Avesh was promised a better life in America as opposed to Myanmar’s (formerly Burma) poverty. Rosario was offered a chance to make money in the Philippines. Lydia was abducted on her walk home in Boston. Each of these stories belonged to children; each of these stories ended in human trafficking.
Students gathered in the Brower Student Center Food Court on Thursday, March 31 for the finale of the weeklong Price of Life event. Sponsored by the New Jersey Christian Foundation (NJCF), the presentation was held to raise awareness about the 27 million people trapped by human trafficking and to fight against the injustice of the $10 billion industry, as noted in NJCF’s Price of Life fact sheet.
Three NJCF members performed monologues depicting victims of sextrafficking and slavery. The students crafted their own stories based on real-life events, according to freshman biology major Yohan Perera.
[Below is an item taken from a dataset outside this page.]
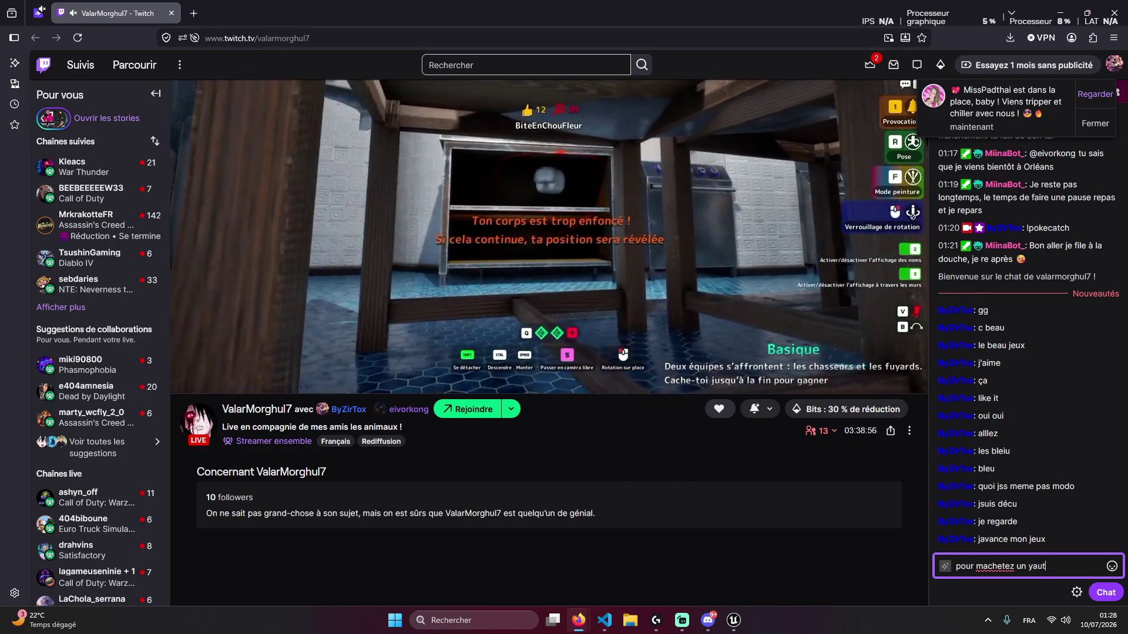
{"action": "key", "text": "Return"}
Senior nursing major Michelle Co portrayed an 11-year-old girl, Rosario, who was born ninth in a family of 12. The death of Rosario’s mother placed a financial burden on the family, causing her father to only keep the three oldest children. While living on the streets of the Philippines, she was offered money in exchange for “chores.” Her first chore generated $12, the price of her virginity.
“I don’t think any child or teen should ever have to go through something like this,” sophomore deaf education and history double major Ashley Blansche said. “The more people know, the more people can help out to stop it.”
Duo act junior biology major Mitch Berman and sophomore English major Kathryn Ashbahian performed a cover of Jon Foreman’s “Instead of a Show.” Berman strummed the acoustic guitar while Ashbahian sang along.
Next, the National Evangelist for Inter-Varsity Christian Fellowship, U.S.A., and modern day abolitionist and author, York Moore, spoke on the industry itself.
“(The) sex slave industry is threatening the very fiber of what it is to be human,” Moore said.
According to Moore, over 300 thousand slaves are in the U.S. alone and the trafficking industry is the fastest growing illegal enterprise. The average age of those trafficked is 15, but some can be as young as 5. Moore said that the supply only exists because of the demand.
He asked, “What possesses a man to drive hundreds of miles to pay to rape a child?”
Moore said, “Sex trafficking gives us a window into the broken soul.” Instead of settling with power, he asked that power be used to fight indignation.
Moore passed around a jar for students to drop in either red or white stones; red symbolizing followers of Jesus and white symbolizing those committed to the fight for justice. After the stones were cast, Moore held up the intermixed jar, which represented decisions that would shape the audience’s future.
“One person standing up and saying something is huge,” said the president of NJCF and senior psychology major Melissa Chu. “We cannot be naïve and silent.”